Friends are mostly excluded, also, as the fights become bigger and more important.

He says: “This one with Wilder is serious. I go to bed early and get up early.

“The only times I leave the house are to fulfil my contracted media commitment­s and go the gym.”

Visitors are restricted; his siblings come and go.

His new trainer Javan SugarHill Steward - nephew of the late, great Manny Steward - is ever-present and two or three key team members are here.

But he says: “Basically I’ve shut out the outside world. Only my wife, my dad and my brothers have been allowed to call me.”

The sudden replacemen­t of Ben Davison as trainer raised eyebrows but Fury says: “I did good in the first fight with Wilder and believe I won it despite the two knock-downs.

“People said if it’s not broke don’t fix it but I don’t want this second one to end up with the judges. “SugarHill’s not been asked to change anything, only to add other elements. To get the knock-out and I have had recurring dreams of doing that in the second round - it’s not more power I need as some are saying but better balance.

“I’ve always had this God-given athleticis­m and mobility but while that herky jerky movement puts opponents off I don’t only want to make ‘em miss I want to make ‘em miss and make ‘em pay.

FIREWORKS

“This time I will be balanced and set to make Deontay pay when he misses, by taking off his lips.” There has not been much of this trash talk so far.

“A respect for each other grew out of the brutal drama of the first fight.
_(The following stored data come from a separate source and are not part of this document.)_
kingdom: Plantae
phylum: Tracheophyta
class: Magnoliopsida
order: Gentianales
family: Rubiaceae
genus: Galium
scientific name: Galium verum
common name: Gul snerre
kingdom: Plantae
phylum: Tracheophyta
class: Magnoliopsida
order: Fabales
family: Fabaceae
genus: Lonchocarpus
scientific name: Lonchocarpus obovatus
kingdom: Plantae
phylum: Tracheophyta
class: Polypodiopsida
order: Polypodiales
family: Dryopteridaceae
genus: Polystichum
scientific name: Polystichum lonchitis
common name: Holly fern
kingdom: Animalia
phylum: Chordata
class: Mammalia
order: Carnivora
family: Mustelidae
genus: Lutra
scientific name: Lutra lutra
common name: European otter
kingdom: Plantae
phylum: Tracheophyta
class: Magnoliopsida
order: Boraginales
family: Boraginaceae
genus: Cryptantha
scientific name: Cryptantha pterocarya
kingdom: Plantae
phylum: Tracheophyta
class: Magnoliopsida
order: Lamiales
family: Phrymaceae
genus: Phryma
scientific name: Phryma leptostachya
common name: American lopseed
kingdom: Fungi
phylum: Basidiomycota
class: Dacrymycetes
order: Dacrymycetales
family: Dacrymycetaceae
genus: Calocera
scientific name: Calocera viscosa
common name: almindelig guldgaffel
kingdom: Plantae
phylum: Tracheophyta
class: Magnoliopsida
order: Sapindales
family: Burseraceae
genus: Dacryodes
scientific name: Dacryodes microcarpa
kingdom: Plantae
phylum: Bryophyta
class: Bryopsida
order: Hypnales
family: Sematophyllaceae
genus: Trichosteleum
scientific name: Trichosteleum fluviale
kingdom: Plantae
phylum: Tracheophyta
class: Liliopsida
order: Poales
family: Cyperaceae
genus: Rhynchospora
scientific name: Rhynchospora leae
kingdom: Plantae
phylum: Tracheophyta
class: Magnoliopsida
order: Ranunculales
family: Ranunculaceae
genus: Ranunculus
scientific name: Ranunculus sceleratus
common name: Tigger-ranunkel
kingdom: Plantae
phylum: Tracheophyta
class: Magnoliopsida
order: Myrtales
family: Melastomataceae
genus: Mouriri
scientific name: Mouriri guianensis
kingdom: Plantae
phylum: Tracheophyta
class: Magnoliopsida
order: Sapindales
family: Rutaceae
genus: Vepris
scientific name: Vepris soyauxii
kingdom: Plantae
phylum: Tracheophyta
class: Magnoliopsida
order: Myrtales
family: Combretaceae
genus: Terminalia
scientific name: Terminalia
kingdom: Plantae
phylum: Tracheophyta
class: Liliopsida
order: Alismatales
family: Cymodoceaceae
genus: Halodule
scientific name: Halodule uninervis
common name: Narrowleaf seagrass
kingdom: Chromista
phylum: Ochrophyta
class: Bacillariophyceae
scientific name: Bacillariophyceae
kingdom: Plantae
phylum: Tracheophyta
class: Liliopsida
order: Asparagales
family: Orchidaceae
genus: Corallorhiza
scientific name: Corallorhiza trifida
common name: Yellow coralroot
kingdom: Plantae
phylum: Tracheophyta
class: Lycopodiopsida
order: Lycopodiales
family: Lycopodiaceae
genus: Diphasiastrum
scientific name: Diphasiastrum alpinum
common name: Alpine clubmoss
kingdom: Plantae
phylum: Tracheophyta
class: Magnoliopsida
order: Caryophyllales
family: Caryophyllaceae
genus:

Although Fury says: “I’ll have some fireworks for him this week. “The suits are ready! I’m an entertaine­r as well as the best heavyweigh­t in the world and we are in the world capital of entertainm­ent.”

Not, as has been suggested, that he is thinking of taking up residence here.

He says: “America is a nice country and Vegas is a nice place where the sun shines a lot more than back in Morecambe. But I will always go back.

“That’s where my family live and family is the only thing I have in my life other than boxing.

“They are the key for me and my future. My wife and children.” There is one other thing he does say he could be: “A psychologi­st. I’m being that now. I’m living rentfree in Deontay’s head.

“I enjoy the mind games. Like everyone else I’ve fought, he doesn’t know what to make of me.

“He thinks I’m crazy but he has no idea how to handle me.

“He’s hoping that the force of that blow at the end of the first fight is haunting me.

“But if I didn’t want this rematch I wouldn’t have taken the fight. He’s the one worrying. He knows he’s a one-trick pony, though the trick is a hugely powerful punch. “But when he goes to bed these days he’s thinking that he landed his one trick on me twice and it wasn’t enough. He couldn’t finish me off.

“He knows that if ever he was going to beat me it was then. He saw me keep getting up and going back at him.

“Now he doesn’t know what I’m doing. I’m the master of the mind games. I’ve trapped him into playing my games.”

The Gypsy King is convinced that he will relieve the Bronze Bomber of the WBC crown and complete his collection of all the alpha-belts. But much as he knows the magnitude of Saturday night in the MGM Grand Garden Arena he still says: “Nothing will ever come close to the night of the 28th of November 2015.

“Beating Klitschko, the longreigni­ng champion.

“Sweet. Even sweeter doing it in Germany where you hardly ever get the decision. Not even knocking out Deontay in the second will top that.

“Although like Ali-Frazier 1 was the Fight of the Last Century ours could be the Fight of This Century.”